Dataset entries
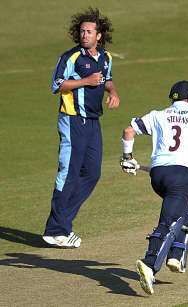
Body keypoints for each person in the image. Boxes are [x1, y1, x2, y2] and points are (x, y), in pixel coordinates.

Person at [120, 80, 188, 295]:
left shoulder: (158, 115)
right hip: (181, 177)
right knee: (169, 221)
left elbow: (128, 131)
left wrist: (127, 157)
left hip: (158, 177)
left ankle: (176, 254)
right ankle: (149, 265)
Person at [42, 7, 120, 248]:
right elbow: (57, 85)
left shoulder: (105, 57)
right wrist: (86, 81)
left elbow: (106, 79)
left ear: (99, 35)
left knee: (92, 172)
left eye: (89, 31)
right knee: (69, 171)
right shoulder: (71, 57)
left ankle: (62, 223)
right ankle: (56, 229)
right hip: (73, 119)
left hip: (93, 121)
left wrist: (113, 92)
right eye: (82, 31)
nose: (84, 34)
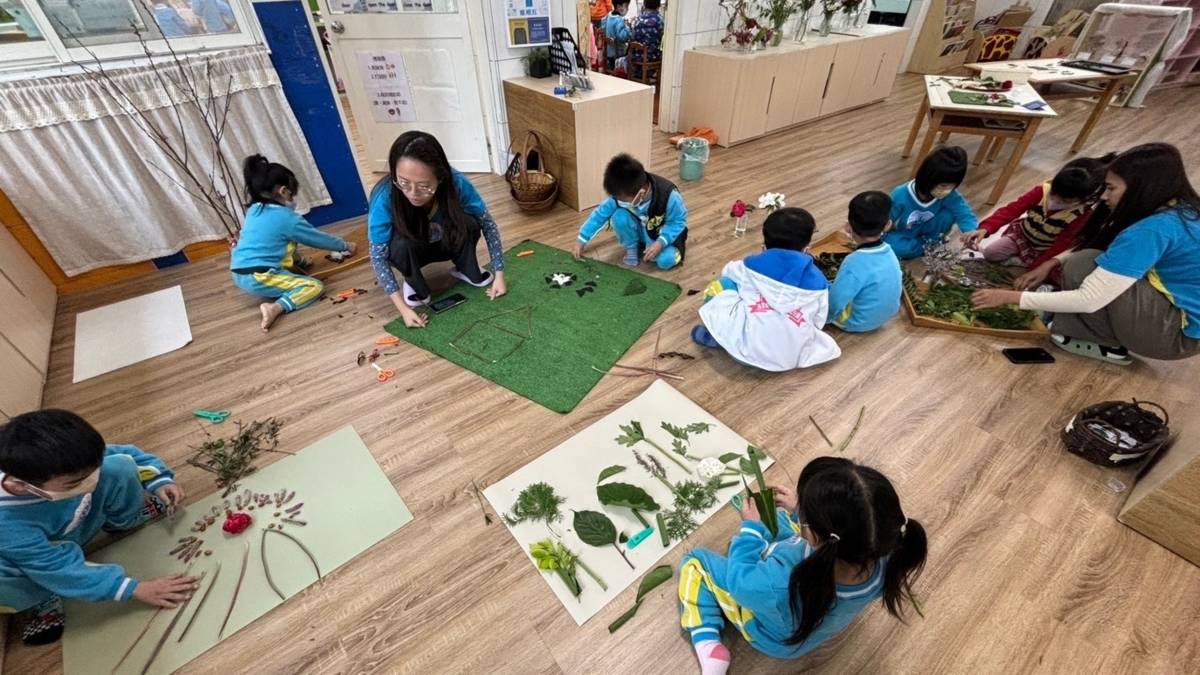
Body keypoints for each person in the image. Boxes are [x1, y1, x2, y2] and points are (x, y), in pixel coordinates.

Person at [678, 456, 927, 674]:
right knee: (775, 519)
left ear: (818, 537)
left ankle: (709, 647)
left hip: (769, 636)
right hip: (809, 623)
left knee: (696, 562)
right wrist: (799, 511)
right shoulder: (887, 556)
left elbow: (740, 582)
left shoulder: (779, 584)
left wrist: (750, 531)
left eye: (806, 514)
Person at [973, 143, 1200, 364]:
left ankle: (1102, 340)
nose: (1103, 196)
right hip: (1181, 328)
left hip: (1176, 337)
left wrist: (1010, 298)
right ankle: (1086, 328)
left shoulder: (1152, 229)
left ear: (1140, 189)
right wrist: (1050, 263)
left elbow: (1090, 299)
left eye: (1111, 188)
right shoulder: (1181, 210)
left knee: (1083, 266)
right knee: (1086, 260)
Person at [0, 410, 198, 646]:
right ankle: (45, 596)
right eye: (76, 481)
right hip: (32, 560)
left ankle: (124, 520)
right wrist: (133, 589)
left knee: (118, 467)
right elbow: (54, 567)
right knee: (7, 582)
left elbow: (128, 455)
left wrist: (159, 480)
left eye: (91, 472)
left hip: (72, 520)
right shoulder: (8, 522)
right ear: (21, 486)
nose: (91, 481)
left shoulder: (66, 460)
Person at [368, 131, 508, 329]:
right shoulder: (385, 196)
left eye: (424, 186)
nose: (413, 194)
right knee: (400, 247)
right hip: (412, 247)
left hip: (444, 240)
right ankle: (414, 280)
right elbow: (377, 256)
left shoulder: (456, 182)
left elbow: (488, 224)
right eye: (404, 183)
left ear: (440, 177)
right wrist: (404, 310)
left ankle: (465, 268)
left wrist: (500, 275)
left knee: (470, 222)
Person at [694, 208, 841, 371]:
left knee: (725, 284)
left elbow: (727, 271)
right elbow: (819, 320)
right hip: (789, 358)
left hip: (743, 351)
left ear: (764, 247)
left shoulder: (748, 265)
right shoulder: (819, 282)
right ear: (806, 249)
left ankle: (719, 337)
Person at [231, 155, 356, 333]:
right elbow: (317, 238)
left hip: (238, 270)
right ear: (283, 191)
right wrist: (344, 245)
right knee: (314, 286)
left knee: (283, 242)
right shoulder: (287, 218)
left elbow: (278, 243)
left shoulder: (254, 209)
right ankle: (275, 307)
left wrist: (300, 262)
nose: (294, 198)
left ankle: (291, 271)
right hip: (259, 276)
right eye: (292, 194)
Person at [962, 154, 1115, 276]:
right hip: (1022, 236)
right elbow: (1011, 210)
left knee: (1041, 271)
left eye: (1064, 200)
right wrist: (986, 228)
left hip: (1045, 248)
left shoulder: (1082, 214)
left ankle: (1023, 263)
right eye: (1054, 195)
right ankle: (1020, 261)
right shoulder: (1042, 191)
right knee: (991, 253)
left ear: (1081, 199)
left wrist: (1036, 269)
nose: (1056, 201)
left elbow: (1062, 244)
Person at [573, 153, 687, 270]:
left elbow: (678, 222)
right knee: (619, 216)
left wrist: (660, 242)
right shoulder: (621, 193)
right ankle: (632, 249)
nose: (619, 202)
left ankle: (666, 251)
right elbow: (599, 216)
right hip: (642, 230)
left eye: (623, 201)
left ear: (641, 193)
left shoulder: (669, 195)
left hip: (663, 234)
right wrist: (581, 239)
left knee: (665, 261)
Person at [884, 146, 978, 259]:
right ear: (928, 177)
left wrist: (971, 231)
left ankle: (930, 244)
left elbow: (964, 213)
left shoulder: (951, 195)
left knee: (948, 214)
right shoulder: (901, 193)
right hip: (905, 235)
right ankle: (927, 247)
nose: (947, 190)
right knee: (892, 244)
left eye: (952, 186)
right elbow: (885, 219)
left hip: (932, 235)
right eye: (943, 185)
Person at [828, 191, 903, 332]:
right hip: (884, 317)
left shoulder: (854, 262)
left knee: (822, 288)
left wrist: (823, 318)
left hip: (856, 322)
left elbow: (835, 303)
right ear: (887, 225)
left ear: (848, 226)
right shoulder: (890, 252)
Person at [631, 0, 665, 79]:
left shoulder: (638, 19)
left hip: (636, 56)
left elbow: (632, 36)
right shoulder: (659, 20)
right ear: (658, 5)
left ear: (644, 4)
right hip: (652, 57)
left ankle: (640, 75)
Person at [603, 1, 632, 69]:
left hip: (609, 52)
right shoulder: (619, 20)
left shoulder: (608, 16)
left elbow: (603, 27)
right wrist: (628, 28)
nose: (627, 9)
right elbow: (623, 37)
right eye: (626, 6)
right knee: (630, 52)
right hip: (618, 53)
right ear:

• TASK TO CARRY OUT: Return each line above exactly; any pictures are to be skipped.

• RESPONSE FOR THIS EXERCISE:
Body keypoints for each person in the image. Boxes are [x1, y1, x2, y2] and points are (x, y), in pixel coordinates.

Person at [120, 80, 188, 295]:
left shoulder: (158, 115)
right hip: (181, 177)
right knee: (169, 221)
left elbow: (128, 131)
left wrist: (127, 157)
left hip: (158, 177)
left ankle: (176, 254)
right ankle: (149, 265)
Person at [42, 7, 120, 248]:
right elbow: (57, 85)
left shoulder: (105, 57)
right wrist: (86, 81)
left elbow: (106, 79)
left ear: (99, 35)
left knee: (92, 172)
left eye: (89, 31)
right knee: (69, 171)
right shoulder: (71, 57)
left ankle: (62, 223)
right ankle: (56, 229)
right hip: (73, 119)
left hip: (93, 121)
left wrist: (113, 92)
right eye: (82, 31)
nose: (84, 34)
Body keypoints for each person in the image. Boxes are [x1, y1, x2, y2] and points are (x, y), in pixel coordinates.

Person at [678, 456, 927, 674]:
right knee: (775, 519)
left ear: (818, 537)
left ankle: (709, 647)
left hip: (769, 636)
right hip: (809, 623)
left knee: (696, 562)
right wrist: (799, 511)
right shoulder: (887, 556)
left elbow: (740, 582)
left shoulder: (779, 584)
left wrist: (750, 531)
left eye: (806, 514)
Person at [973, 143, 1200, 364]:
left ankle: (1102, 340)
nose: (1103, 196)
right hip: (1181, 328)
left hip: (1176, 337)
left wrist: (1010, 298)
right ankle: (1086, 328)
left shoulder: (1152, 229)
left ear: (1140, 189)
right wrist: (1050, 263)
left elbow: (1090, 299)
left eye: (1111, 188)
right shoulder: (1181, 210)
left knee: (1083, 266)
right knee: (1086, 260)
Person at [0, 410, 198, 646]:
right ankle: (45, 596)
right eye: (76, 481)
right hip: (32, 560)
left ankle: (124, 520)
right wrist: (133, 589)
left knee: (118, 467)
right elbow: (54, 567)
right knee: (7, 582)
left elbow: (128, 455)
left wrist: (159, 480)
left eye: (91, 472)
left hip: (72, 520)
right shoulder: (8, 522)
right ear: (21, 486)
nose: (91, 481)
left shoulder: (66, 460)
Person at [368, 131, 508, 329]:
right shoulder: (385, 196)
left eye: (424, 186)
nose: (413, 194)
right knee: (400, 247)
right hip: (412, 247)
left hip: (444, 240)
right ankle: (414, 280)
right elbow: (377, 256)
left shoulder: (456, 182)
left elbow: (488, 224)
right eye: (404, 183)
left ear: (440, 177)
right wrist: (404, 310)
left ankle: (465, 268)
left wrist: (500, 275)
left knee: (470, 222)
Person at [694, 208, 841, 371]:
left knee: (725, 284)
left elbow: (727, 271)
right elbow: (819, 320)
right hip: (789, 358)
left hip: (743, 351)
left ear: (764, 247)
left shoulder: (748, 265)
right shoulder: (819, 282)
right ear: (806, 249)
left ankle: (719, 337)
Person at [231, 155, 356, 333]:
right elbow: (317, 238)
left hip: (238, 270)
right ear: (283, 191)
right wrist: (344, 245)
right knee: (314, 286)
left knee: (283, 242)
right shoulder: (287, 218)
left elbow: (278, 243)
left shoulder: (254, 209)
right ankle: (275, 307)
left wrist: (300, 262)
nose: (294, 198)
left ankle: (291, 271)
right hip: (259, 276)
right eye: (292, 194)
Person at [962, 154, 1115, 276]:
right hip: (1022, 236)
right elbow: (1011, 210)
left knee: (1041, 271)
left eye: (1064, 200)
right wrist: (986, 228)
left hip: (1045, 248)
left shoulder: (1082, 214)
left ankle: (1023, 263)
right eye: (1054, 195)
right ankle: (1020, 261)
right shoulder: (1042, 191)
right knee: (991, 253)
left ear: (1081, 199)
left wrist: (1036, 269)
nose: (1056, 201)
left elbow: (1062, 244)
Person at [573, 153, 687, 270]:
left elbow: (678, 222)
right knee: (619, 216)
left wrist: (660, 242)
right shoulder: (621, 193)
right ankle: (632, 249)
nose: (619, 202)
left ankle: (666, 251)
right elbow: (599, 216)
right hip: (642, 230)
left eye: (623, 201)
left ear: (641, 193)
left shoulder: (669, 195)
left hip: (663, 234)
right wrist: (581, 239)
left knee: (665, 261)
Person at [884, 146, 978, 259]:
right ear: (928, 177)
left wrist: (971, 231)
left ankle: (930, 244)
left elbow: (964, 213)
left shoulder: (951, 195)
left knee: (948, 214)
right shoulder: (901, 193)
right hip: (905, 235)
right ankle: (927, 247)
nose: (947, 190)
right knee: (892, 244)
left eye: (952, 186)
right elbow: (885, 219)
left hip: (932, 235)
right eye: (943, 185)
Person at [828, 191, 903, 332]:
right hip: (884, 317)
left shoulder: (854, 262)
left knee: (822, 288)
left wrist: (823, 318)
left hip: (856, 322)
left elbow: (835, 303)
right ear: (887, 225)
left ear: (848, 226)
right shoulder: (890, 252)
Person at [631, 0, 665, 79]:
left shoulder: (638, 19)
left hip: (636, 56)
left elbow: (632, 36)
right shoulder: (659, 20)
right ear: (658, 5)
left ear: (644, 4)
right hip: (652, 57)
left ankle: (640, 75)
Person at [603, 1, 632, 69]:
left hip: (609, 52)
right shoulder: (619, 20)
left shoulder: (608, 16)
left elbow: (603, 27)
right wrist: (628, 28)
nose: (627, 9)
right elbow: (623, 37)
right eye: (626, 6)
right knee: (630, 52)
right hip: (618, 53)
right ear:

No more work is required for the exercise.